So there is one thing that sticks out at me… and that’s how you are putting the script together in the Constructor (which you are not in the code that works). Have you tried checking:

A. Using System.DebugLog to output the actual script that’s being pushed in
B. Making sure that you have consistent line endings? For instance, you might want to add this to the end of your Constructor:

myCodeLines = ReplaceLineEndings(myCodeLines,EndOfLine)

C. Check the encoding of the VariableDefs items vs CodeLines. If they’re different, that might be an issue (although I’m not 100% sure about that)

Oh and… App.Daemonize in the App.Open event… What is it that you are trying to accomplish with that?

@Greg: all good suggestions, and I will try them. As far as Daemonize goes, I picked that up from a post by Paul L on the Xojo blog:
http://www.realsoftwareblog.com/2012/03/daemonize-your-standalone-web.html

Right. I’m assuming that you are doing this so you can start the app and then exit the terminal without killing the app. I suggest that you comment that out and try this:

nohup MyApplication &

App.Daemonize is handled differently on Linux and OS X because of the way processes spawn.

Oh yeah, and try calling XojoScript.PreCompile with the different optimization levels. It certainly could be a bug in the optimizer.

STOP THE PRESSES!

I think this is a memory issue with my Linux server instance and Xojo.

I had been running these tests on an Amazon t1.micro instance, which I often use for testing this kind of thing. It usually works fine for PHP/MySQL kinds of projects, and I’ve run some Xojo standalone web apps on t1.micros as well.

But just for the heck of it, I spun up an m1.medium instance (3.75 GiB of memory vs the t1’s .615 GiB) and everything worked like a charm! No errors, no crashing.

So my questions are:

  1. Is there some way I can know this in advance? Some kind of instrumentation or trap I can put into my Xojo app to detect a low-memory problem and gracefully abort, rather than just crashing?

  2. I wonder why this particular app is having problems with memory; it’s a very small one-page app. I’ve done other, multi-page apps with webListboxes etc. before, using this same instance configuration. So perhaps I’m doing something bad with XojoScript that is triggering a particular edge case in the engine?

In any event, this is some real progress, and I will now proceed to try to figure out how much, exactly, memory this thing is using and why.

@Oliver: thanks for building that test app. I tried it on my server, and it CRASHES in the same way as mine does. However, it does NOT crash on an Amazon instance with larger memory.

So now I’m even more convinced that it’s a memory issue with XojoScript.

@Greg: I did try removing daemonize, no difference in behavior. And the debug output for the script text looks fine.

@Greg: just tried it again on the t1.micro instance with all 3 different optimization levels; no difference. Precompile returned TRUE in each case, but then when it hit the Run method it crashed the same as before.

So now I’m not sure if memory really is the problem or not. Could someone please check my math here?

Using “top” while running the app shows 609452k total, 580244k used. So not much headroom left, but still 29208k.

* DATA
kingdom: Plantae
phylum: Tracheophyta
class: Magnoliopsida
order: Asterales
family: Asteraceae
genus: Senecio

* QUESTIONS TO ANSWER
1. Please return the passage of the Xojo discussion from "Right. I’m assuming" up to and including "in the optimizer.", copied word for word.
2. Translate this sentence from the Xojo discussion into Spanish: "App.Daemonize is handled differently on Linux and OS X because of the way processes spawn."

* EXPECTED RESPONSES
1.
Right. I’m assuming that you are doing this so you can start the app and then exit the terminal without killing the app. I suggest that you comment that out and try this:

nohup MyApplication &

App.Daemonize is handled differently on Linux and OS X because of the way processes spawn.

Oh yeah, and try calling XojoScript.PreCompile with the different optimization levels. It certainly could be a bug in the optimizer.

2. App.Daemonize se gestiona de manera diferente en Linux y OS X debido a la forma en que se generan los procesos.